The effects of wellbore storage and fluid compressibility are found to reduce the pressure drop and positive pressure pulse in the drawdown and injection tests, respectively; they also affect the decay rate to the asymptote of the shut-in pressure response. Consequently, the combined pulse test method with the pressure feedback system and wellbore storage effect reduces the reservoir pressure testing time in tight formations.
The automated pulse-test method has been successfully validated with consideration of the effects of wellbore storage and overbalance pressure in tight gas and heavy oil formations. In addition, the effects of invasion with water- and oil-based mud filtrate were considered in the modeling.
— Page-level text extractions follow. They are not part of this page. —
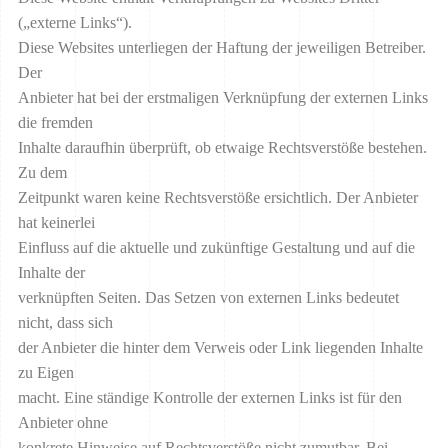
(„externe Links“).
Diese Websites unterliegen der Haftung der jeweiligen Betreiber.
Der
Anbieter hat bei der erstmaligen Verknüpfung der externen Links
die fremden
Inhalte daraufhin überprüft, ob etwaige Rechtsverstöße bestehen.
Zu dem
Zeitpunkt waren keine Rechtsverstöße ersichtlich. Der Anbieter
hat keinerlei
Einfluss auf die aktuelle und zukünftige Gestaltung und auf die
Inhalte der
verknüpften Seiten. Das Setzen von externen Links bedeutet
nicht, dass sich
der Anbieter die hinter dem Verweis oder Link liegenden Inhalte
zu Eigen
macht. Eine ständige Kontrolle der externen Links ist für den
Anbieter ohne
konkrete Hinweise auf Rechtsverstöße nicht zumutbar. Bei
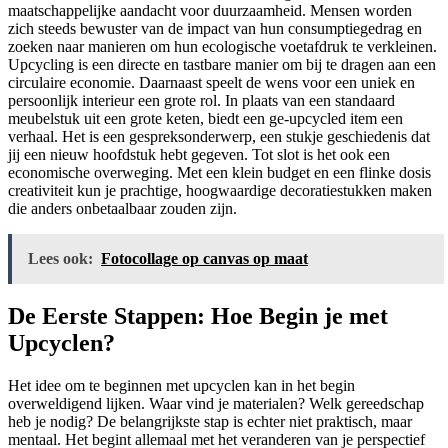
maatschappelijke aandacht voor duurzaamheid. Mensen worden
zich steeds bewuster van de impact van hun consumptiegedrag en
zoeken naar manieren om hun ecologische voetafdruk te verkleinen.
Upcycling is een directe en tastbare manier om bij te dragen aan een
circulaire economie. Daarnaast speelt de wens voor een uniek en
persoonlijk interieur een grote rol. In plaats van een standaard
meubelstuk uit een grote keten, biedt een ge-upcycled item een
verhaal. Het is een gespreksonderwerp, een stukje geschiedenis dat
jij een nieuw hoofdstuk hebt gegeven. Tot slot is het ook een
economische overweging. Met een klein budget en een flinke dosis
creativiteit kun je prachtige, hoogwaardige decoratiestukken maken
die anders onbetaalbaar zouden zijn.
Lees ook:
Fotocollage op canvas op maat
De Eerste Stappen: Hoe Begin je met
Upcyclen?
Het idee om te beginnen met upcyclen kan in het begin
overweldigend lijken. Waar vind je materialen? Welk gereedschap
heb je nodig? De belangrijkste stap is echter niet praktisch, maar
mentaal. Het begint allemaal met het veranderen van je perspectief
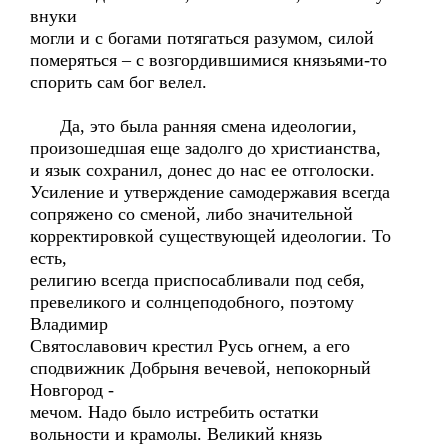
внуки
могли и с богами потягаться разумом, силой
померяться – с возгордившимися князьями-то
спорить сам бог велел.
Да, это была ранняя смена идеологии,
произошедшая еще задолго до христианства,
и язык сохранил, донес до нас ее отголоски.
Усиление и утверждение самодержавия всегда
сопряжено со сменой, либо значительной
корректировкой существующей идеологии. То
есть,
религию всегда приспосабливали под себя,
превеликого и солнцеподобного, поэтому
Владимир
Святославович крестил Русь огнем, а его
сподвижник Добрыня вечевой, непокорный
Новгород -
мечом. Надо было истребить остатки
вольности и крамолы. Великий князь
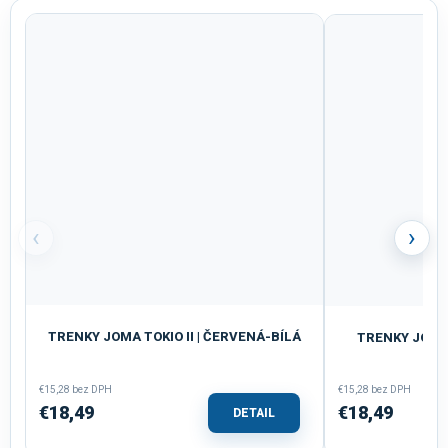
‹
›
TRENKY JOMA TOKIO II | ČERVENÁ-BÍLÁ
TRENKY JOMA
€15,28 bez DPH
€15,28 bez DPH
€18,49
€18,49
DETAIL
The method uses successive pressure feedbacks and automated pulses to yield a pressure to within 0.5% range of the initial reservoir pressure while decreasing the wait time by a factor of 10 for a packer type formation tester.
To account for various tool options and storage effects, the packer-type, oval probe, and standard probe-type formation testers have been simulated in various tight formation conditions. The method enables a rapid appraisal of pressure measurements in comparison to conventional testing. Simulations also indicate that the analytical spherical model can be used to analyze a pulse test, even when encountering multi-phase compositional fluid effects.